- Etymology: Tamaki River

Location
- Country: New Zealand

Physical characteristics
- • location: Ruahine Range
- • elevation: 1,258 m (4,127 ft)
- • location: Manawatū River
- • coordinates: 40°15′44″S 176°04′07″E﻿ / ﻿40.262357°S 176.06855°E
- • elevation: 150 m (490 ft)
- Length: 30 km (19 mi)
- • average: 200 L (44 imp gal)/sec

= Tamaki River (Manawatū-Whanganui) =

The Tamaki River is a river in the Manawatū-Whanganui region of New Zealand's North Island. Tamaki River starts at the confluence of two parallel rivers, the Tamaki River West and Tamaki River East Branches. The west Branch flows south from its source on the slopes of Takapari, in the Ruahine Range.

Dannevirke's water supply has run 4 mi in a pipeline (until 1938 in an open race), from a weir on the Tamaki River, since 1897.

Water quality is measured at Tamaki Reserve, where Tamaki River West flows out of the bush, and just upstream of the confluence with the Manawatū. Since the 1970s there has been conversion from sheep to dairy farming and associated irrigation. Some farms have fencing to keep stock out of the river, but in 2010 cows were still able to get in Tamaki River East.
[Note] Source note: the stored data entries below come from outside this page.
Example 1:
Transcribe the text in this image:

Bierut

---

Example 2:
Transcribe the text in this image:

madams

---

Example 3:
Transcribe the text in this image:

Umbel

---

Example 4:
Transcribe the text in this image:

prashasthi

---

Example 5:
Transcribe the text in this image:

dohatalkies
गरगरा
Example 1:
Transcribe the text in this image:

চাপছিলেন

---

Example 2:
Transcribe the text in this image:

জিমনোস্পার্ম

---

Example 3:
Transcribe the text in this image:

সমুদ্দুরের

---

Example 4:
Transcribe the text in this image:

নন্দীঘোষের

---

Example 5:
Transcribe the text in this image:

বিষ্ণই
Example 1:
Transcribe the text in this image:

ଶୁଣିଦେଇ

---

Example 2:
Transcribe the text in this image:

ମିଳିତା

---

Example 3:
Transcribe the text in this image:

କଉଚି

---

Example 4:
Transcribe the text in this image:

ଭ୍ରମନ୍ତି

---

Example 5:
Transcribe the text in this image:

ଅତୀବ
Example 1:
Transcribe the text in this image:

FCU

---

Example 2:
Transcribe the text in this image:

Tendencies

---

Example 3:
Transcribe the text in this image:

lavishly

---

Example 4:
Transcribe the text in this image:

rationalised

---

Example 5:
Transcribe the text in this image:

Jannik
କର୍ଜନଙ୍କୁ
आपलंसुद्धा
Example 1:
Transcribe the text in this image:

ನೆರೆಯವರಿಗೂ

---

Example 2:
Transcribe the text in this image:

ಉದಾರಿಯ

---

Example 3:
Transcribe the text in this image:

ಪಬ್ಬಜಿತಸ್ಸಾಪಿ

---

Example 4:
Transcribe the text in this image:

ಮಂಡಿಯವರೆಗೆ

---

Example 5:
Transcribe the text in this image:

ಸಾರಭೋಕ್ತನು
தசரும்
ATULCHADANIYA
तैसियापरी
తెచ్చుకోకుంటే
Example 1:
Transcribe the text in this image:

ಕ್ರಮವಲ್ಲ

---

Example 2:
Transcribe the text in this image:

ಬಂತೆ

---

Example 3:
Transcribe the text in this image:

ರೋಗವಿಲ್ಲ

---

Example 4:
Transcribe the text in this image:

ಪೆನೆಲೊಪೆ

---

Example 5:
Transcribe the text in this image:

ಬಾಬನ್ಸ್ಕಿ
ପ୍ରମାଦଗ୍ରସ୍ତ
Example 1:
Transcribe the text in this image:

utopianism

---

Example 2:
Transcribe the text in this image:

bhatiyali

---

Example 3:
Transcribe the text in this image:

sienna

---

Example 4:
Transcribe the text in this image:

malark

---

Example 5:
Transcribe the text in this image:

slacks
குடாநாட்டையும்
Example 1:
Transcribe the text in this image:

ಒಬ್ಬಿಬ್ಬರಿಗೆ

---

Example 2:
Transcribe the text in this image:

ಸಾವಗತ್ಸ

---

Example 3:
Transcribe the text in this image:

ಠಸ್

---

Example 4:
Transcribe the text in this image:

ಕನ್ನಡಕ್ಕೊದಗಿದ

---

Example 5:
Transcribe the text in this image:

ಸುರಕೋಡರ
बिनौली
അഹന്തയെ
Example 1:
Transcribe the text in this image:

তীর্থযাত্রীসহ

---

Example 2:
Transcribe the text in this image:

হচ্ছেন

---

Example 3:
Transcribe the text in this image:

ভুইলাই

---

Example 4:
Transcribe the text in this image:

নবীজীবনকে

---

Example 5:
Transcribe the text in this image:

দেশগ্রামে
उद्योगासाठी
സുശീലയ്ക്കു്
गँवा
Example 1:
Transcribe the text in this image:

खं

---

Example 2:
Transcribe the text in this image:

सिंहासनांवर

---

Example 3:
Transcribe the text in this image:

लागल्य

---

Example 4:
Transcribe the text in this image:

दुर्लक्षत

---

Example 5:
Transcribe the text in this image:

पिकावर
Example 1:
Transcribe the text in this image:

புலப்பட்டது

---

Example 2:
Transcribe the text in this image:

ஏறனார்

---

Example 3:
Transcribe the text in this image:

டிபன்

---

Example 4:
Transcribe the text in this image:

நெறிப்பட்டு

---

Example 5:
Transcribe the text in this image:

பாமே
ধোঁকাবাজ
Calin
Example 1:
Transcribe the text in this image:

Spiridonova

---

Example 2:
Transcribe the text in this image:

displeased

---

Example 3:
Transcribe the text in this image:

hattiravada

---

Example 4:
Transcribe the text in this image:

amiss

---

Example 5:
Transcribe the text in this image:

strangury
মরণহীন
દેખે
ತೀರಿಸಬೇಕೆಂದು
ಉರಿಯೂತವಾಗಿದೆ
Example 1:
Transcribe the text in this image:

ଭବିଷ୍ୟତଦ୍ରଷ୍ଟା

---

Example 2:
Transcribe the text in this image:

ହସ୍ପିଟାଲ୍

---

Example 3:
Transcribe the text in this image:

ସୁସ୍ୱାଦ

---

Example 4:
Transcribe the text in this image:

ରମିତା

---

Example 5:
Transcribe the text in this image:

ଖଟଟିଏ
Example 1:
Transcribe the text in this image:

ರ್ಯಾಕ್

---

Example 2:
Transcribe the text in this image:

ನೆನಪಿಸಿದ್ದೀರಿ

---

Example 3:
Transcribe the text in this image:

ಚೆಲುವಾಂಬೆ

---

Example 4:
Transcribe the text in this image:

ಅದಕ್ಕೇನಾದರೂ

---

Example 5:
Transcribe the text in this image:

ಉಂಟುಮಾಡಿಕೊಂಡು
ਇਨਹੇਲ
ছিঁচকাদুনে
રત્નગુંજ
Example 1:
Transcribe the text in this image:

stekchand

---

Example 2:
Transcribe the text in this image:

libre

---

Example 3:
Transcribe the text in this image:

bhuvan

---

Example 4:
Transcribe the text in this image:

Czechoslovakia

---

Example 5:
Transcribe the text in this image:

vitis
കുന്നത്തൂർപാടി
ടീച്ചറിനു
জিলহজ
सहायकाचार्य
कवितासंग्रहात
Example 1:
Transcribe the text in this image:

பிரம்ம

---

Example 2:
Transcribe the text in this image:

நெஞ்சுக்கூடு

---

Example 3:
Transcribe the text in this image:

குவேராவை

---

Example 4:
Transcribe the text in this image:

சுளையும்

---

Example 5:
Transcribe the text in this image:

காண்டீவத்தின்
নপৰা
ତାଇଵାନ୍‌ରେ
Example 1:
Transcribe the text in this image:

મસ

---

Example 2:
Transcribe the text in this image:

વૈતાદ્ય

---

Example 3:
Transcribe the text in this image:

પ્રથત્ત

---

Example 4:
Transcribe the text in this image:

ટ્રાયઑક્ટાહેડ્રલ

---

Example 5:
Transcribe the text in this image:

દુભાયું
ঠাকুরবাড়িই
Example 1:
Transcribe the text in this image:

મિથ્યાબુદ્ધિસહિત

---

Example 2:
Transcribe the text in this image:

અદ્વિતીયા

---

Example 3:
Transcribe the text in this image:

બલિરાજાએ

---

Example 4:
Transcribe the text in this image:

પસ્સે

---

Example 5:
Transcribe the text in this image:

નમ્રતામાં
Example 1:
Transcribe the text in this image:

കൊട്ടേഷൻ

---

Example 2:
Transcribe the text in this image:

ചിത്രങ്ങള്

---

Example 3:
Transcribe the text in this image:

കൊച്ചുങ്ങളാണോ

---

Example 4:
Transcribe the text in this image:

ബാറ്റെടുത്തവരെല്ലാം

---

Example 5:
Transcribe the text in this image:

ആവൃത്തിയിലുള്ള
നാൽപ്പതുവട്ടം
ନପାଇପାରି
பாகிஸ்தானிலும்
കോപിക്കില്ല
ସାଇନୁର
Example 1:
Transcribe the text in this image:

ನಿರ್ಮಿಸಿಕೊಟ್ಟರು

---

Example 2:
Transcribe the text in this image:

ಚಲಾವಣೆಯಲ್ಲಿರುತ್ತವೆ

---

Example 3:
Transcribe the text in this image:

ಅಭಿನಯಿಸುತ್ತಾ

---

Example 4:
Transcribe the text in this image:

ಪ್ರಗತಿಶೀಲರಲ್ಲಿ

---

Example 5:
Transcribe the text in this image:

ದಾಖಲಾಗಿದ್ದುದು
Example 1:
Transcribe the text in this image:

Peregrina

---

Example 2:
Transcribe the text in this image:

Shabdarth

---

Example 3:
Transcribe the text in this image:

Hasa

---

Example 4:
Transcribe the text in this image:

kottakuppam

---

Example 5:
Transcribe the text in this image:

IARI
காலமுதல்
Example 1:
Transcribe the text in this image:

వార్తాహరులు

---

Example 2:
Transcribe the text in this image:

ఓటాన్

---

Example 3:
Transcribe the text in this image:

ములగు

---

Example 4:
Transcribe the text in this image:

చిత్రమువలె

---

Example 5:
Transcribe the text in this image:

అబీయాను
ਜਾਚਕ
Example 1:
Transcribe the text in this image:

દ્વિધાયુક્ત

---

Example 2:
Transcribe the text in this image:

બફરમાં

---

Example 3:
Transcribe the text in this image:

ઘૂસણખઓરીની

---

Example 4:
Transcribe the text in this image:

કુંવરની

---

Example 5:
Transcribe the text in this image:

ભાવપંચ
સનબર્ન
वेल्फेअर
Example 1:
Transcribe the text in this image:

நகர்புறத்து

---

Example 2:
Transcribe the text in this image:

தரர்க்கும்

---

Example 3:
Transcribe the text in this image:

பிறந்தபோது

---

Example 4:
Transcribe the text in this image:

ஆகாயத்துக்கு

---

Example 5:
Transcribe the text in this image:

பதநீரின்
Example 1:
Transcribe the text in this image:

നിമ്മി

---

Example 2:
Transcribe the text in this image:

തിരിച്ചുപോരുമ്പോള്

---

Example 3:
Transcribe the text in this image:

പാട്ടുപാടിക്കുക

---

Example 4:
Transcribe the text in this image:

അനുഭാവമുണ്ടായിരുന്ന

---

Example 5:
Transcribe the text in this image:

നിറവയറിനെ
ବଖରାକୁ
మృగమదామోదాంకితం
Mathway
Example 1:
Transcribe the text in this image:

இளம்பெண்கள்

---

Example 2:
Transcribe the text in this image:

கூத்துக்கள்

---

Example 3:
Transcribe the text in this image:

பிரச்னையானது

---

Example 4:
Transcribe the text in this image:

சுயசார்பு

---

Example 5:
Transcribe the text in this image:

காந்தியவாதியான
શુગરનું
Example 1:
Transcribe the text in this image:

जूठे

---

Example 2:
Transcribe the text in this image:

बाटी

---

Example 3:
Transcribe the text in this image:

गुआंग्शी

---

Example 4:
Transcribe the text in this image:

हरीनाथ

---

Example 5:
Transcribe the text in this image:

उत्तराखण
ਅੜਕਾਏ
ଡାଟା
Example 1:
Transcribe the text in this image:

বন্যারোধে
Dwarf galaxias and trout are in Tamaki River West.

The valleys in the Ruahine Range are used by hunters and trampers. Stanfield Hut is beside the upper Tamaki River West and can be reached along Homes Ridge Track, or by Stanfield Hut Route, along the river bed.

Several bridges cross the river, including Bridge 140 of the Palmerston North-Gisborne Line and bridge 7789 on SH2. The river runs beside Dannevirke Aerodrome.